As empresas que investem em privacidade não o fazem apenas por temor à multa. O custo médio de uma violação de dados no Brasil chegou a R$ 6,75 milhões em 2024, segundo o relatório Cost of a Data Breach da IBM

Além do impacto financeiro, a confiança do cliente também despenca: 41% dos consumidores afirmam abandonar marcas após um grande vazamento, de acordo com pesquisas citadas pela ANPD em pareceres recentes.

Mas há também a questão de se desenvolver uma operação responsável: Manter uma operação responsável significa não apenas cumprir integralmente a LGPD e outras normas setoriais, mas também adotar práticas que respeitem o ecossistema de parceiros, fornecedores e consumidores em que a empresa atua.

É compreender que cada dado coletado impacta pessoas, direta ou indiretamente. Ao evidenciar essa postura de governança — com políticas claras, controles técnicos relevantes e processos auditáveis — a organização se posiciona como fornecedora confiável nos rigorosos formulários de qualificação exigidos por grandes clientes, os quais analisam requisitos de privacidade, segurança da informação e sustentabilidade.

Essa mesma disciplina regulatória funciona como passaporte competitivo para o mercado internacional, onde blocos econômicos como União Europeia, Reino Unido e países latino-americanos já alinham suas legislações à GDPR, exigindo transparência e responsabilização (accountability) de todos os elos de sua cadeia de valor. Em síntese, investir em compliance não é custo, mas estratégia para escalar negócios de forma ética, abrir portas para contratos globais e construir relacionamentos duradouros em um mercado cada vez mais atento à responsabilidade corporativa.

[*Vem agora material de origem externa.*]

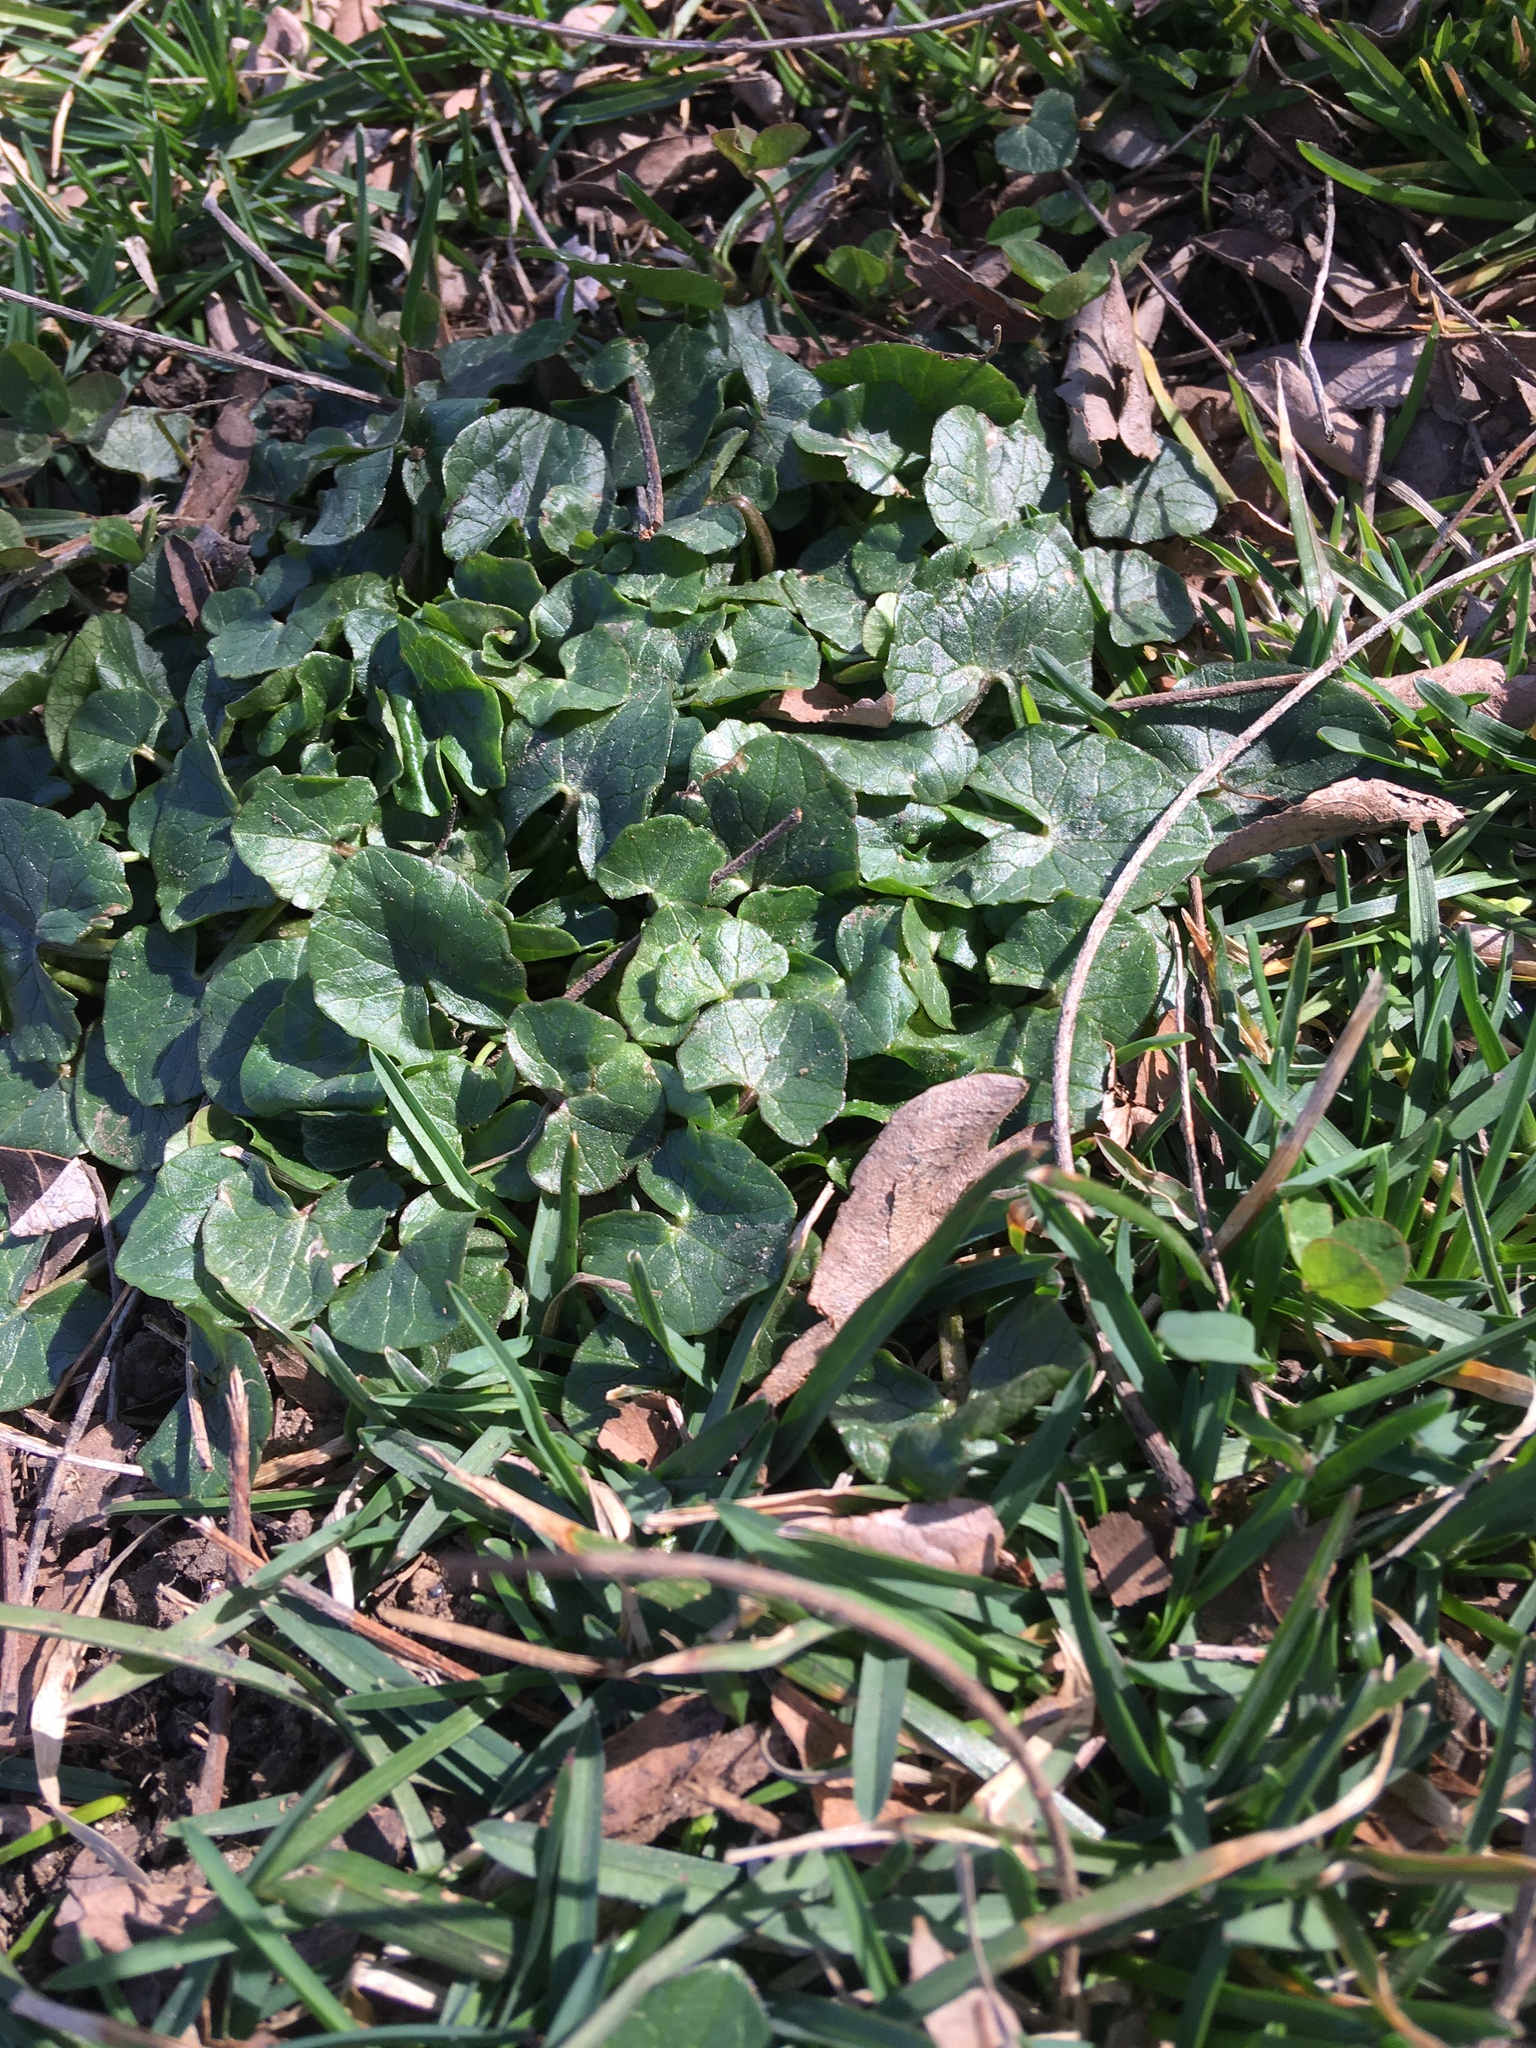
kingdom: Plantae
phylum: Tracheophyta
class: Magnoliopsida
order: Ranunculales
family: Ranunculaceae
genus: Ficaria
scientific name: Ficaria verna
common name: Lesser celandine
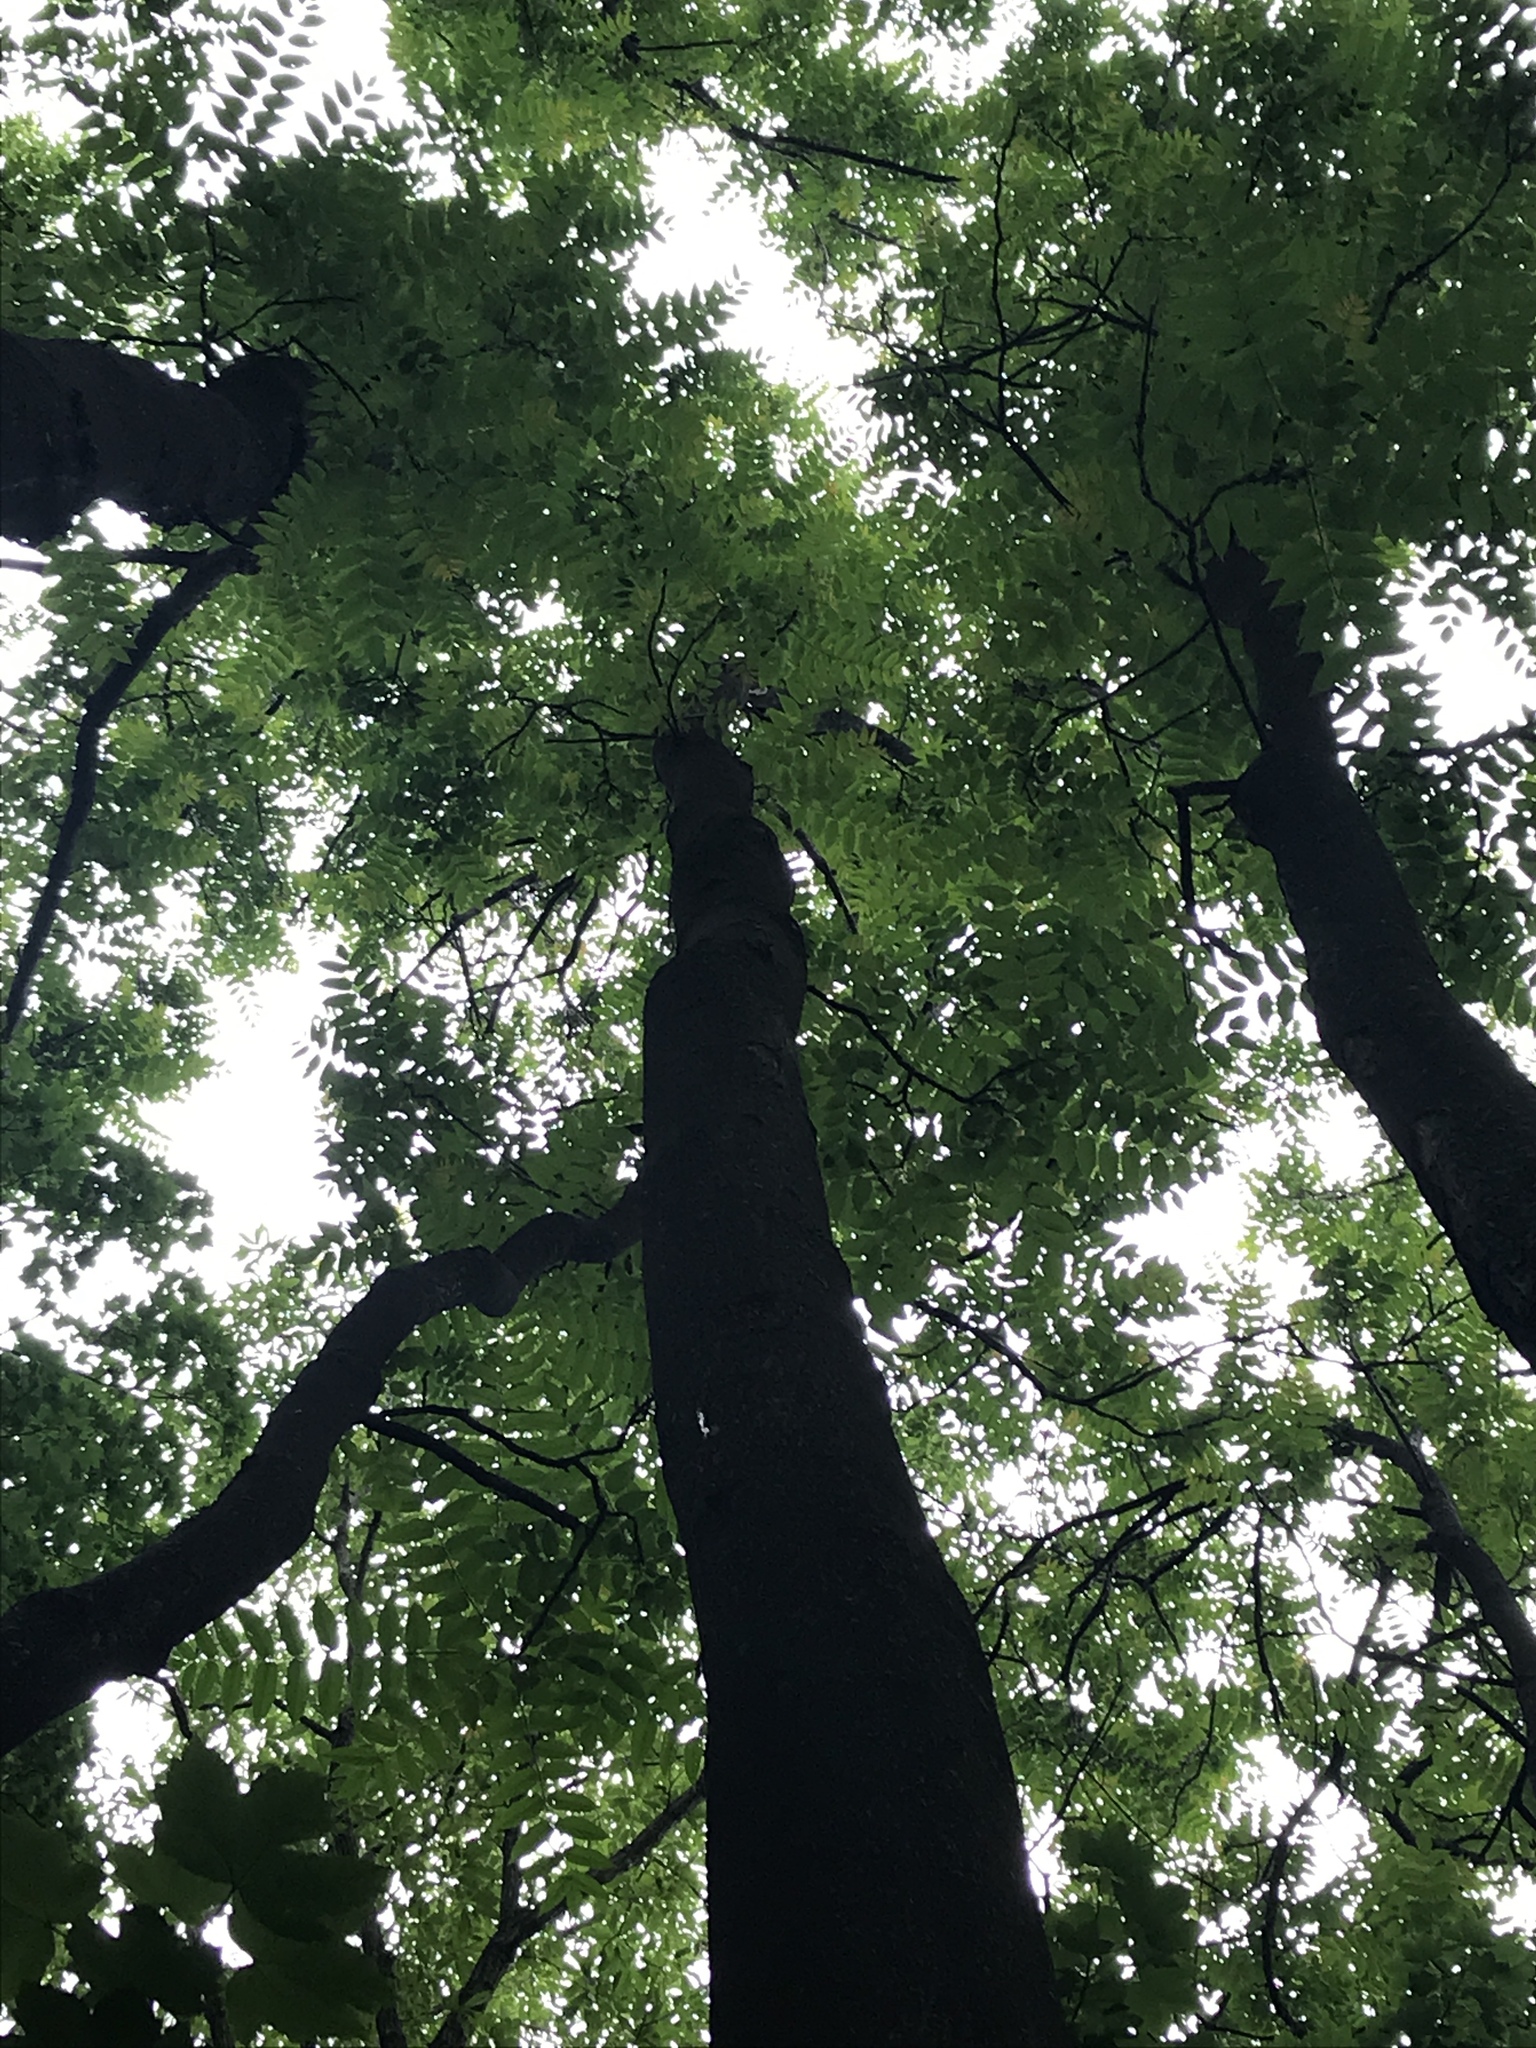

A fiscalização da ANPD vem acontecendo

ANPD, pelo que estamos percebendo, está priorizando correção antes da punição em dinheiro, mas já aplica um “cardápio” completo de sanções — especialmente advertências públicas que geram desgaste reputacional.

Em fevereiro de 2024 a ANPD concluiu seus primeiros processos sancionadores, ambos contra órgãos públicos que haviam exposto dados sensíveis de 3.030 menores em formulários on-line. Apesar de não poder aplicar multa pecuniária a entes estatais, a Autoridade impôs quatro advertências: ausência de Registro das Operações de Tratamento, falta de Relatório de Impacto (RIPD), comunicação tardia aos titulares e inexistência de plano de resposta a incidentes. As decisões inauguraram na prática o Regulamento de Dosimetria, deixando claro que falhas de governança — e não apenas grandes vazamentos — já bastam para punição.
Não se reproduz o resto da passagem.